2. By using the examples of Germany and the Netherlands to rationalize your points, you have again jumped to conclusions rather than applying objective reasoning to understand a very real problem. Human trafficking, like all other black-markets is an economic issue. It is supply and demand based. As long as the demand is greater than the available supply, enterprising, but unethical, people will find ways to make money, even if it means exploiting others. However, if more and stricter laws are the answer, why is human trafficking even more prevalent in certain Asian and mid-Eastern countries where it is a capital crime? You are right; I’m not offering a solution here; I don’t necessarily have one, but I know it won’t be solved until we recognize the real problem.

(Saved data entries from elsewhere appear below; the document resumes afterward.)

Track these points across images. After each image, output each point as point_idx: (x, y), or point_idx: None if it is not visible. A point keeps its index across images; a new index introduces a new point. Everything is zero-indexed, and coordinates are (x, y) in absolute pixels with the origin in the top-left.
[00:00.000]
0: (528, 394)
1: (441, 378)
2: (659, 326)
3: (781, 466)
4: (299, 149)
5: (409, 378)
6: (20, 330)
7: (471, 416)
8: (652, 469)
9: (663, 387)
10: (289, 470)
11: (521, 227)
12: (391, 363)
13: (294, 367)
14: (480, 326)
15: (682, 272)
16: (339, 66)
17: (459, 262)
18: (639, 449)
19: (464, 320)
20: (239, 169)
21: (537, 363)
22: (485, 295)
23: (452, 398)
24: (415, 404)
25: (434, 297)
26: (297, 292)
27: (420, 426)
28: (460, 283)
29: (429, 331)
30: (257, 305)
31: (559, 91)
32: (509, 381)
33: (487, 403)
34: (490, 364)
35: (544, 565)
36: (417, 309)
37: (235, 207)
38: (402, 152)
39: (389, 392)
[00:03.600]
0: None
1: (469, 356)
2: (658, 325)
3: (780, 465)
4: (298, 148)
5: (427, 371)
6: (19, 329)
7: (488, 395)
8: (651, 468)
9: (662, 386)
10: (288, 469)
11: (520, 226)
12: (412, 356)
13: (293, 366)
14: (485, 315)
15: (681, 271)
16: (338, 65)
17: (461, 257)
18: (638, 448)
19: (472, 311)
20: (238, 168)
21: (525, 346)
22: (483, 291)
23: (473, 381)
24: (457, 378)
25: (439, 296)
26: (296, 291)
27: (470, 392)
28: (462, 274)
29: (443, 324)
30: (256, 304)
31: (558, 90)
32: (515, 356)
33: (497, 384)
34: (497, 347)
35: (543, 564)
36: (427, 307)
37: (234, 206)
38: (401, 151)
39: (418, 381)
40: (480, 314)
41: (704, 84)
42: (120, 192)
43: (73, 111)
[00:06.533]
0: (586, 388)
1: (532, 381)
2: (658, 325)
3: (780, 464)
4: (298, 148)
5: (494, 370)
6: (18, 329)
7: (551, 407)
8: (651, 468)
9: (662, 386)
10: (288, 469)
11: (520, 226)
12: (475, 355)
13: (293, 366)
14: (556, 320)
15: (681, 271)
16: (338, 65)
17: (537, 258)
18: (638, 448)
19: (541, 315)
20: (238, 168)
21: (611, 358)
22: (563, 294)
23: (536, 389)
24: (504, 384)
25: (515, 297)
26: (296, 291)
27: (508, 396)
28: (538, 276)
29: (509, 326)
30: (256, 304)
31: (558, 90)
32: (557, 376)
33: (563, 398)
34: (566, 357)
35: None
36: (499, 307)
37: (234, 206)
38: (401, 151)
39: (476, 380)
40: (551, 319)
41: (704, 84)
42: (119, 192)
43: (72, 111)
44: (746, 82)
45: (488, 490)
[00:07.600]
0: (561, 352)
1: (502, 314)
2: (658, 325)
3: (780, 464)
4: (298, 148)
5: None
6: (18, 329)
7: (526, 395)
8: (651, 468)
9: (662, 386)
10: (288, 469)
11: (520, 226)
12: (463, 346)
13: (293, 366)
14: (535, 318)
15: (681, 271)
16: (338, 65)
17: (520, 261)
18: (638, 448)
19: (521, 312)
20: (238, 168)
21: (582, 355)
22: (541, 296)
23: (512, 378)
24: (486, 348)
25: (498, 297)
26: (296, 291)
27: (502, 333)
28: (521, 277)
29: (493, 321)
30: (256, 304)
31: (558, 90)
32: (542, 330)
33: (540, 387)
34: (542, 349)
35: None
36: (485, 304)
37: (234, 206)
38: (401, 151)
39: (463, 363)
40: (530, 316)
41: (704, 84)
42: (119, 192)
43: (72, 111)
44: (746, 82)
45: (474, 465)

3. Finally, I did not “admit that the act of paying for sex is a moral failure”. I cannot be the judge of anyone’s morality. Only you and your moral authority, that is God, the Church or who/whatever you’ve allowed to set your personal moral standard can judge your success or failure against that standard.. The difference in our philosophies is in how we distinguish between ethics and morality. Morality describes an individual relationship with his god (i.e. moral authority), while ethics are the relations between individuals and/or man-made institutions. That’s why certain fundamentalist Muslims believe they are being moral by killing (murdering) infidels. We allow our institutions, such as government to define a code of ethics (laws) that regulate how we are to relate with each other. Yes, I understand the connection that a butterfly flaps its wing….. and a tornado forms, but it isn’t the government’s job to regulate butterfly wings. By extension, it should not be the government’s job to oversee what happens behind closed door, on private property between consenting adults.

Colm said...

Thanks, once again, for taking the time to post. Although it's clear we disagree (wholeheartedly), I'm grateful for the discussion.

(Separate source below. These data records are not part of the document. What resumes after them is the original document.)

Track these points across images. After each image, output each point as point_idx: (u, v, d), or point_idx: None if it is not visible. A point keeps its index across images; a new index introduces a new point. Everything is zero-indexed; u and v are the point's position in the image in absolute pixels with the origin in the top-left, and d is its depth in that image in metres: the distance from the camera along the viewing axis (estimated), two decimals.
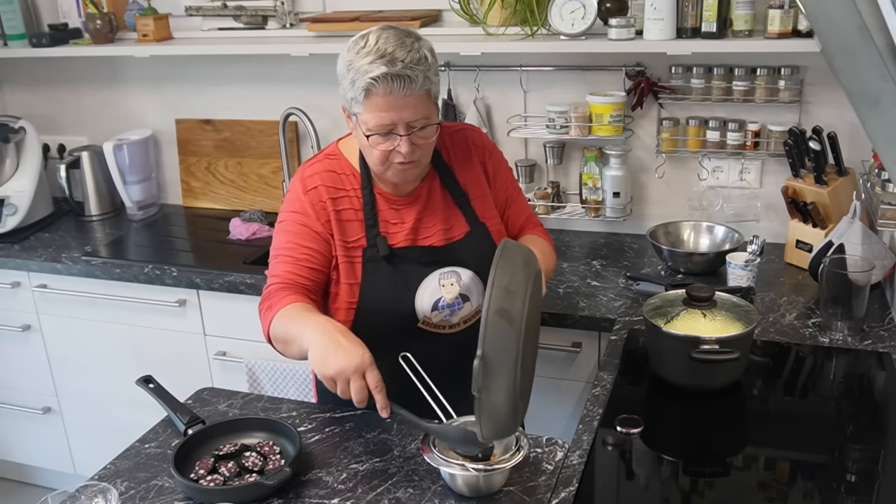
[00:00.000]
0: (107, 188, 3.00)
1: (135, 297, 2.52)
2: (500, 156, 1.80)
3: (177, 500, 1.41)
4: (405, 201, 1.67)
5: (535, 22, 2.35)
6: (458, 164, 1.72)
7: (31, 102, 3.19)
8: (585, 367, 2.11)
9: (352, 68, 1.49)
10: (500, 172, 1.78)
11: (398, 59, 1.46)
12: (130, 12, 2.85)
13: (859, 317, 1.86)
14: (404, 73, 1.46)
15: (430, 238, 1.66)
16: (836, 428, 1.55)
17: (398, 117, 1.49)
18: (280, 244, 1.65)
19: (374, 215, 1.64)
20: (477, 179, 1.72)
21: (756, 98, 2.29)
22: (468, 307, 1.68)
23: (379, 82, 1.46)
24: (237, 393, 1.76)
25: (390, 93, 1.47)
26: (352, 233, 1.64)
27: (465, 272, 1.66)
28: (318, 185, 1.64)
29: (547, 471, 1.43)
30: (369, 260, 1.63)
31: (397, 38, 1.50)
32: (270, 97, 2.84)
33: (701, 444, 1.47)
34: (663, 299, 1.74)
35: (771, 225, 2.40)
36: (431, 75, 1.52)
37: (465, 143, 1.74)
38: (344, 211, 1.64)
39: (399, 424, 1.59)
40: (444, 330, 1.67)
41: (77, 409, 2.82)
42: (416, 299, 1.63)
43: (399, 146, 1.52)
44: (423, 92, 1.50)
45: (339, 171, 1.67)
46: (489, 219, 1.72)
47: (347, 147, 1.70)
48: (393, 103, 1.48)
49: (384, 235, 1.64)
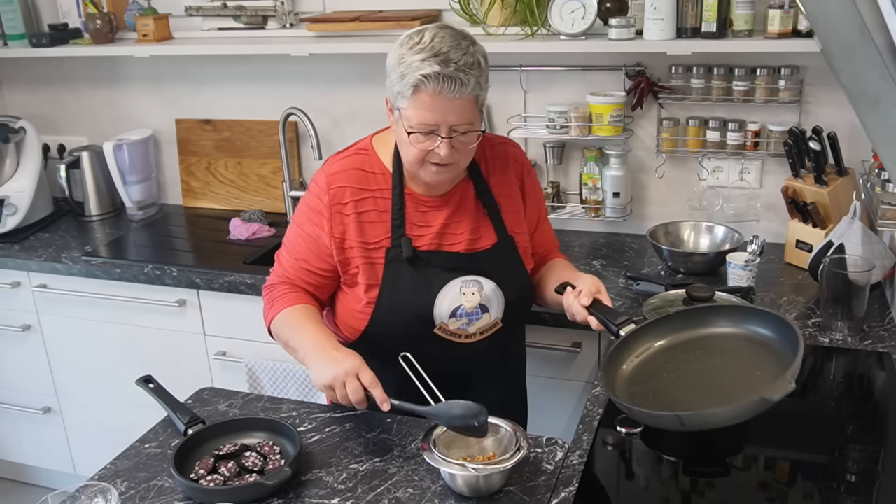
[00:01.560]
0: (107, 188, 3.00)
1: (135, 297, 2.52)
2: (535, 175, 1.79)
3: (177, 500, 1.41)
4: (434, 204, 1.65)
5: (535, 22, 2.35)
6: (495, 175, 1.70)
7: (31, 102, 3.19)
8: (585, 367, 2.11)
9: (403, 62, 1.47)
10: (533, 192, 1.77)
11: (452, 60, 1.44)
12: (130, 12, 2.85)
13: (859, 317, 1.86)
14: (456, 76, 1.44)
15: (456, 245, 1.65)
16: (836, 428, 1.55)
17: (442, 119, 1.48)
18: (292, 235, 1.71)
19: (402, 216, 1.62)
20: (511, 193, 1.71)
21: (756, 98, 2.29)
22: (486, 318, 1.66)
23: (429, 81, 1.44)
24: (237, 393, 1.76)
25: (439, 93, 1.45)
26: (374, 234, 1.62)
27: (487, 283, 1.64)
28: (344, 185, 1.62)
29: (547, 471, 1.43)
30: (392, 260, 1.62)
31: (453, 38, 1.48)
32: (270, 97, 2.84)
33: (701, 444, 1.47)
34: (663, 299, 1.75)
35: (771, 225, 2.40)
36: (482, 81, 1.50)
37: (504, 156, 1.72)
38: (367, 212, 1.62)
39: (399, 424, 1.59)
40: (459, 339, 1.66)
41: (77, 409, 2.82)
42: (436, 305, 1.62)
43: (438, 148, 1.50)
44: (471, 97, 1.49)
45: (368, 170, 1.64)
46: (518, 234, 1.70)
47: (381, 143, 1.67)
48: (440, 104, 1.46)
49: (409, 237, 1.62)
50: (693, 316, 1.57)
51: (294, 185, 2.85)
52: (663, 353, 1.54)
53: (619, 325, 1.51)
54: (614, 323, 1.52)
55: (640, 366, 1.52)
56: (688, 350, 1.52)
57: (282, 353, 2.43)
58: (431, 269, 1.63)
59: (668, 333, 1.55)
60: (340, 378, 1.44)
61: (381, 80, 1.53)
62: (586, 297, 1.57)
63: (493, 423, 1.45)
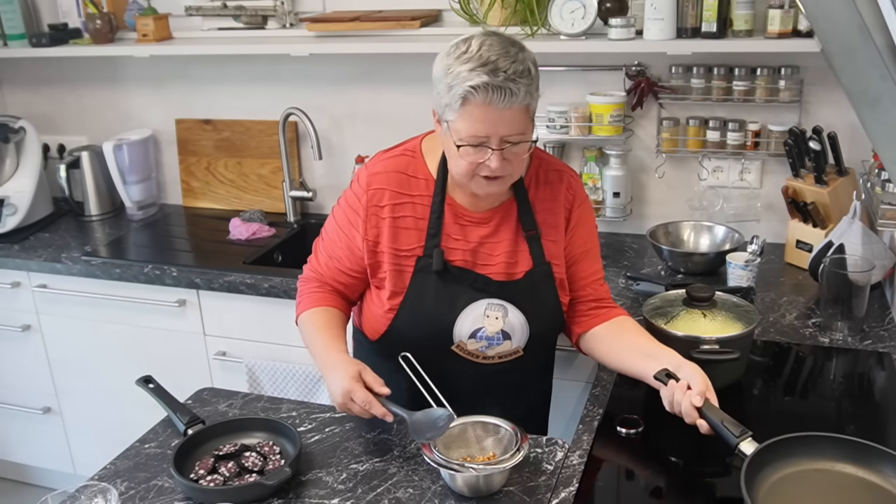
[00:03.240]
0: (107, 188, 3.00)
1: (135, 297, 2.52)
2: (589, 208, 1.70)
3: (177, 500, 1.41)
4: (475, 219, 1.59)
5: (535, 22, 2.35)
6: (542, 202, 1.62)
7: (31, 102, 3.19)
8: (585, 367, 2.10)
9: (450, 73, 1.41)
10: (582, 225, 1.67)
11: (501, 70, 1.38)
12: (130, 12, 2.85)
13: (859, 317, 1.86)
14: (506, 86, 1.38)
15: (491, 267, 1.59)
16: (836, 428, 1.54)
17: (493, 130, 1.41)
18: (330, 229, 1.69)
19: (439, 226, 1.57)
20: (555, 223, 1.63)
21: (756, 98, 2.29)
22: (507, 345, 1.61)
23: (478, 91, 1.38)
24: (237, 393, 1.76)
25: (489, 104, 1.39)
26: (407, 241, 1.58)
27: (513, 310, 1.59)
28: (383, 188, 1.59)
29: (547, 471, 1.43)
30: (420, 270, 1.58)
31: (501, 46, 1.41)
32: (270, 97, 2.84)
33: (701, 444, 1.47)
34: (663, 299, 1.74)
35: (771, 225, 2.40)
36: (533, 90, 1.43)
37: (557, 183, 1.64)
38: (403, 218, 1.58)
39: (399, 424, 1.59)
40: (476, 359, 1.62)
41: (77, 409, 2.82)
42: (457, 322, 1.58)
43: (489, 160, 1.44)
44: (522, 106, 1.42)
45: (411, 174, 1.59)
46: (556, 265, 1.63)
47: (430, 147, 1.61)
48: (490, 115, 1.40)
49: (442, 249, 1.57)
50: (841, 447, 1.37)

That said, I think that more should be done to eradicate all forms of prostitution before we contemplate decriminalization/legalization. A great deal of my animus against your position comes from my refusal to simply waive my hands up and declare defeat. Naturally you wouldn't call it defeat, but when we begin to roll back social taboos that were created to prevent very real problems in society simply to try to potentially mitigate the human disaster that is prostitution, we're opening a can of worms that could easily beget greater problems.

Now I'd like to stop here, but something just really bugs me about your comments. When you discuss the mitigating effect decriminalization may have on the transmission of STI's, you're simply making an academic point. As I said earlier, there simply isn't enough reliable data to base that claim on, and because of the inherent problems of trying to accurately analyze STI transmission among prostitutes, there won't be for a while. Now I've been known to jump the gun on things, but I think this time it's you that is basing a conclusion on speculation, rather than actual fact.

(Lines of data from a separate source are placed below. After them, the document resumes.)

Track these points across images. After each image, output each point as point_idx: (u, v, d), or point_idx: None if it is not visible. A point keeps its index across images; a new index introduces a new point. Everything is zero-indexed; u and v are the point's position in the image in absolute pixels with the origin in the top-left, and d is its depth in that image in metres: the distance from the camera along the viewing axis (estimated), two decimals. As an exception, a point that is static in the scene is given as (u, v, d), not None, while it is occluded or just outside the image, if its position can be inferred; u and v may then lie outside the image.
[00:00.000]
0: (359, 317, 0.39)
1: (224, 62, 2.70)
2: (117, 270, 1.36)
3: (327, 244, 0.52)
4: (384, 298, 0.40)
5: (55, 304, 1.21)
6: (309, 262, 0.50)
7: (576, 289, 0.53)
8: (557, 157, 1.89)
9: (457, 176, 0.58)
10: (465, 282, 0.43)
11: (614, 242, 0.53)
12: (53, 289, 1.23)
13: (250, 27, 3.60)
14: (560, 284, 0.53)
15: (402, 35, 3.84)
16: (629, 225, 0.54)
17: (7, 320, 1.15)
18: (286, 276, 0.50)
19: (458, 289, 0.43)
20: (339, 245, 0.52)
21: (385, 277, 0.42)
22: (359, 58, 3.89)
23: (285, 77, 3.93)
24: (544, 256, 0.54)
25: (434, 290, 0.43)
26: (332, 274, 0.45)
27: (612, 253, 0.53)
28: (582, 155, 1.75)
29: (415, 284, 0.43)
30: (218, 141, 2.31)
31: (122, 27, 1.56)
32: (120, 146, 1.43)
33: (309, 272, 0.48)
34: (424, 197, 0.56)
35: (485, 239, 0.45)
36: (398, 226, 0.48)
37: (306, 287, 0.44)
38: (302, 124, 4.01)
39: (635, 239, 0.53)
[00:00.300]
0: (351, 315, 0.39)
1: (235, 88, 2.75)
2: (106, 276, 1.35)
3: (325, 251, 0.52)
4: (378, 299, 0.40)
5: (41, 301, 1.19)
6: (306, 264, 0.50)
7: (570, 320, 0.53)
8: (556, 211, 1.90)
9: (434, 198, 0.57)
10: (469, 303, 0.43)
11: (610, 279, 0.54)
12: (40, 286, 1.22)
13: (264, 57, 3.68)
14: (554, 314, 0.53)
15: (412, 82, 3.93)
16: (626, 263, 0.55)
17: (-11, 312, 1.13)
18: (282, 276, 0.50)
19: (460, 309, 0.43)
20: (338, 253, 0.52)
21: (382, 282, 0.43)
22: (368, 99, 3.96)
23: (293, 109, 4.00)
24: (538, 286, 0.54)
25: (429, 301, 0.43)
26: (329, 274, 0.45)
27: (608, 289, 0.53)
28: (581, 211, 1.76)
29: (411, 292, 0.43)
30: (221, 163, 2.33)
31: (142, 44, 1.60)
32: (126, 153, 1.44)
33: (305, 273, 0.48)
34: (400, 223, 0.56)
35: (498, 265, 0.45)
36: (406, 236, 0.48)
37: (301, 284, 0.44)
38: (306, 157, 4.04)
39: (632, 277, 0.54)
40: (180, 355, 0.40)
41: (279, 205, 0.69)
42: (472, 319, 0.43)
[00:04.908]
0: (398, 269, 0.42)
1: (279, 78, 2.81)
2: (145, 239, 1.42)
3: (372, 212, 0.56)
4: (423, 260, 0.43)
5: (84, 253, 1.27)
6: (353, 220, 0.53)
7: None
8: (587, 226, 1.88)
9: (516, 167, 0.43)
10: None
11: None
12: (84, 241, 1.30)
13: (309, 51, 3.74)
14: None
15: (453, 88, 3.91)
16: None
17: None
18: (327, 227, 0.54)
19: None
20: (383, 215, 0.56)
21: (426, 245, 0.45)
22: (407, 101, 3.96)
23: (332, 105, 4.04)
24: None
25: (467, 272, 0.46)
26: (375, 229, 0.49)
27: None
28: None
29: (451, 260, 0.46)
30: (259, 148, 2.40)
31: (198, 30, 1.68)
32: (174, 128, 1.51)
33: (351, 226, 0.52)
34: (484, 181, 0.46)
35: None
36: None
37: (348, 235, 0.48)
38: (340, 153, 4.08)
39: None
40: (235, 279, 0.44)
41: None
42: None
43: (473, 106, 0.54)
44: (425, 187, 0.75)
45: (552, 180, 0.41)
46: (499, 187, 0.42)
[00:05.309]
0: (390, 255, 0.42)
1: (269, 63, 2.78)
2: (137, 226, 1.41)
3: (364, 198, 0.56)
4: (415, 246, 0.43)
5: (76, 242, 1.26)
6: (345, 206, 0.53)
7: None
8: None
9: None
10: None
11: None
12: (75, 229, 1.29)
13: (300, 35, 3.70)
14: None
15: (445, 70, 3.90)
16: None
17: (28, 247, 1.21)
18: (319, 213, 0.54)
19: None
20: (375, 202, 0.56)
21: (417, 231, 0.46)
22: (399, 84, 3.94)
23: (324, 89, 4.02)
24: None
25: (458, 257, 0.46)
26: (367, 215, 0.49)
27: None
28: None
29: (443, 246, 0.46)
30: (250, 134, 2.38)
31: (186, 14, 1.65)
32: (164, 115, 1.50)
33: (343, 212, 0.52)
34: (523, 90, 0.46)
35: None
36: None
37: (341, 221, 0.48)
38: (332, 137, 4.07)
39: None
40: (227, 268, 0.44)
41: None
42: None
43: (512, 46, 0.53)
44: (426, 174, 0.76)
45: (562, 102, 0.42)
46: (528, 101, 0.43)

As for Germany and the Netherlands, I don't really see how refering to those respective cases is 'jumping to conclusions'. Those countries have given us in Canada the ability to judge for ourselves whether or not decriminalization is a worthwhile endeavour. That those countries' experiences have been far less than ideal should, at the very least, give us pause for further consideration. What's wrong with that?

And finally, ethics and morality are interdepent; one cannot exist without affecting the other. We can try to excise morality from ethics, but when we do, we erode the justifications for having thsoe ethics in the first place. Remember, the state is one of many expressions of public morality, ie, how we think we ought to order our associations as to produce the best possible results. So of course the state has an interest in what some of it's members do behind closed doors, the same way you have an interest in what your brother, husband, wife, children do when you're not around.